**What the exercise asks:** Pictures aside, each entry has to be returned exactly as it stands.

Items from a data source
== == ==

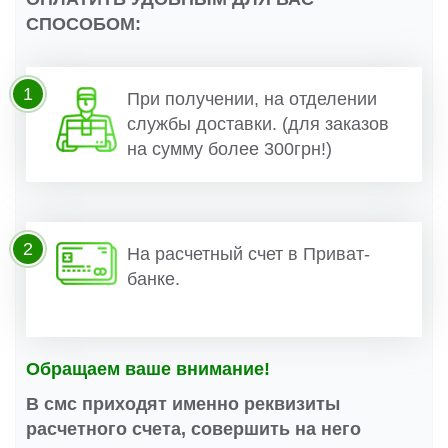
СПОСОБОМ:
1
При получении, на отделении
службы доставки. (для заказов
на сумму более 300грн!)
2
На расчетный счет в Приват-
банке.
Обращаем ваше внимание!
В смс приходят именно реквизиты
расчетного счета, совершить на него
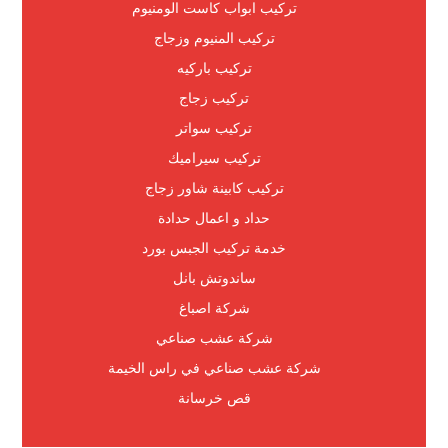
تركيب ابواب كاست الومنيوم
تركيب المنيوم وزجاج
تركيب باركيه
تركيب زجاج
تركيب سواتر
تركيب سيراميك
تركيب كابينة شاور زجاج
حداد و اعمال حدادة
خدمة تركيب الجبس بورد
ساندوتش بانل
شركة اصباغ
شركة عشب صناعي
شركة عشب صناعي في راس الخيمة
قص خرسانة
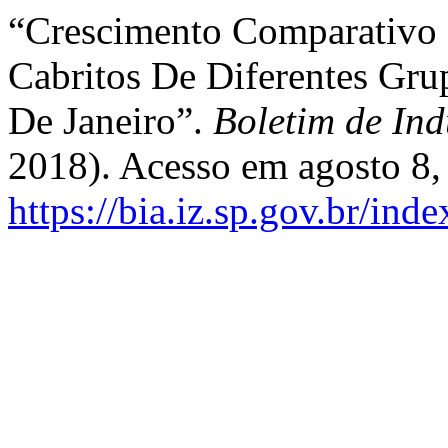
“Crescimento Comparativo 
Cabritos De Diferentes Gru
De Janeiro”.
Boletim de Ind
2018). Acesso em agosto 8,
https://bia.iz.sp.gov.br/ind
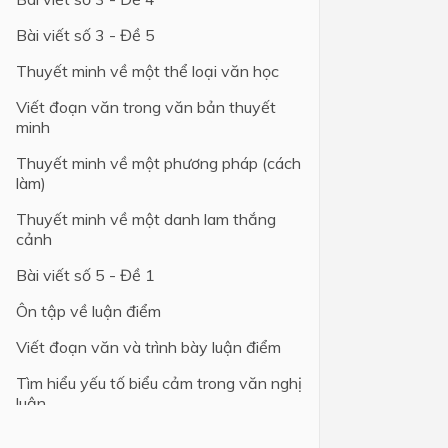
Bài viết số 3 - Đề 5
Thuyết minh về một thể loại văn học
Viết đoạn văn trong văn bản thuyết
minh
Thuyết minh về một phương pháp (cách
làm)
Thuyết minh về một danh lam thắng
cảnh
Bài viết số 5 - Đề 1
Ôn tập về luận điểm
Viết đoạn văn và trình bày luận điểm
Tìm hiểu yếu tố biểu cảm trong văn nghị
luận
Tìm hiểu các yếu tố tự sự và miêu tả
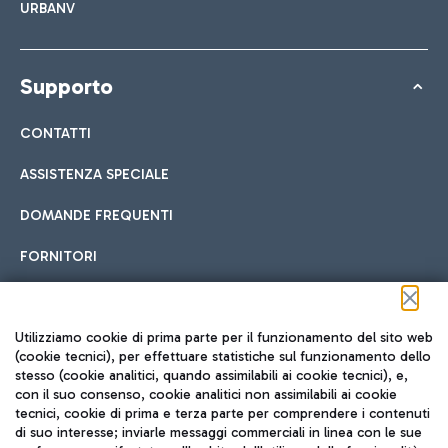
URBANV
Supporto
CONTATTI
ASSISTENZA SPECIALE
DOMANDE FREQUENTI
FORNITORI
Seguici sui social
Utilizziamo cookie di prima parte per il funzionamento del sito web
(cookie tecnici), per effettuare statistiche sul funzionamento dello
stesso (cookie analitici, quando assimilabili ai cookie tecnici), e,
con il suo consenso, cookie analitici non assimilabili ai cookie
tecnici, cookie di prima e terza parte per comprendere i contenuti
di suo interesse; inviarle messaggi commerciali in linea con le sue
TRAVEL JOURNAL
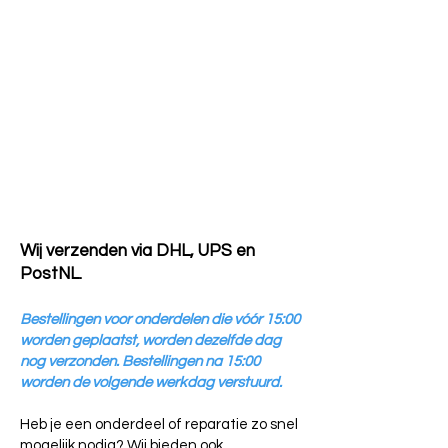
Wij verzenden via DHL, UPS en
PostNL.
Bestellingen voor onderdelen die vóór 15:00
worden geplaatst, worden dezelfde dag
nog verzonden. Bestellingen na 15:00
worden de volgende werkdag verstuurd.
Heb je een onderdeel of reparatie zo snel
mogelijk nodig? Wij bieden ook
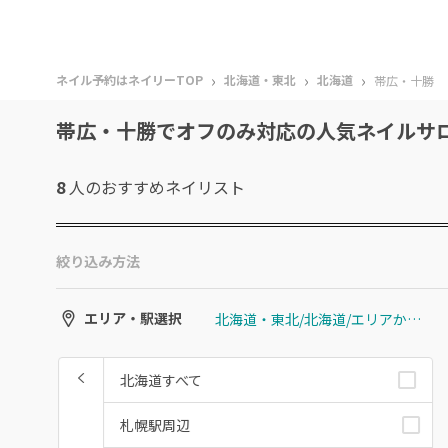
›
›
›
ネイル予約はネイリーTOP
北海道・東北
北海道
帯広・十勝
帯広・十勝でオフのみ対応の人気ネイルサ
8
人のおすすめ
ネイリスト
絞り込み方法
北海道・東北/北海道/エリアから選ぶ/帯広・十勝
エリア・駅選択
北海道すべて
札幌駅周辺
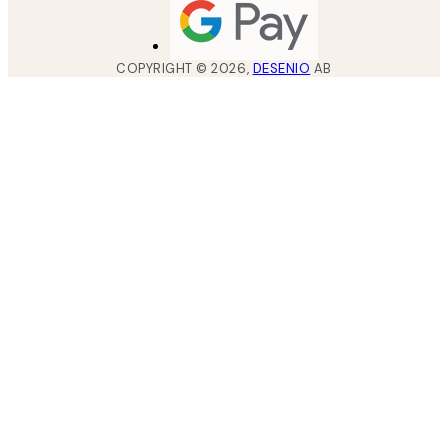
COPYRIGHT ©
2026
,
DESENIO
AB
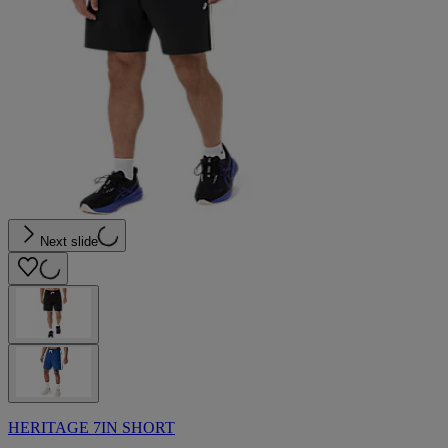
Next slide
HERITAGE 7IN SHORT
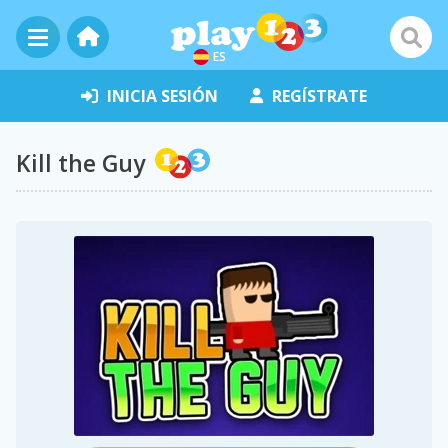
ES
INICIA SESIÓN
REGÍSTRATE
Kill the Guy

== == ==

**Finished task:**
СПОСОБОМ:
1
При получении, на отделении
службы доставки. (для заказов
на сумму более 300грн!)
2
На расчетный счет в Приват-
банке.
Обращаем ваше внимание!
В смс приходят именно реквизиты
расчетного счета, совершить на него
تركيب ابواب كاست الومنيوم
تركيب المنيوم وزجاج
تركيب باركيه
تركيب زجاج
تركيب سواتر
تركيب سيراميك
تركيب كابينة شاور زجاج
حداد و اعمال حدادة
خدمة تركيب الجبس بورد
ساندوتش بانل
شركة اصباغ
شركة عشب صناعي
شركة عشب صناعي في راس الخيمة
قص خرسانة
“Crescimento Comparativo 
Cabritos De Diferentes Gru
De Janeiro”.
Boletim de Ind
2018). Acesso em agosto 8,
https://bia.iz.sp.gov.br/ind
Bài viết số 3 - Đề 5
Thuyết minh về một thể loại văn học
Viết đoạn văn trong văn bản thuyết
minh
Thuyết minh về một phương pháp (cách
làm)
Thuyết minh về một danh lam thắng
cảnh
Bài viết số 5 - Đề 1
Ôn tập về luận điểm
Viết đoạn văn và trình bày luận điểm
Tìm hiểu yếu tố biểu cảm trong văn nghị
luận
Tìm hiểu các yếu tố tự sự và miêu tả
URBANV
Supporto
CONTATTI
ASSISTENZA SPECIALE
DOMANDE FREQUENTI
FORNITORI
Seguici sui social
Utilizziamo cookie di prima parte per il funzionamento del sito web
(cookie tecnici), per effettuare statistiche sul funzionamento dello
stesso (cookie analitici, quando assimilabili ai cookie tecnici), e,
con il suo consenso, cookie analitici non assimilabili ai cookie
tecnici, cookie di prima e terza parte per comprendere i contenuti
di suo interesse; inviarle messaggi commerciali in linea con le sue
TRAVEL JOURNAL
Wij verzenden via DHL, UPS en
PostNL.
Bestellingen voor onderdelen die vóór 15:00
worden geplaatst, worden dezelfde dag
nog verzonden. Bestellingen na 15:00
worden de volgende werkdag verstuurd.
Heb je een onderdeel of reparatie zo snel
mogelijk nodig? Wij bieden ook
›
›
›
ネイル予約はネイリーTOP
北海道・東北
北海道
帯広・十勝
帯広・十勝でオフのみ対応の人気ネイルサ
8
人のおすすめ
ネイリスト
絞り込み方法
北海道・東北/北海道/エリアから選ぶ/帯広・十勝
エリア・駅選択
北海道すべて
札幌駅周辺
COPYRIGHT ©
2026
,
DESENIO
AB
Next slide
HERITAGE 7IN SHORT
ES
INICIA SESIÓN
REGÍSTRATE
Kill the Guy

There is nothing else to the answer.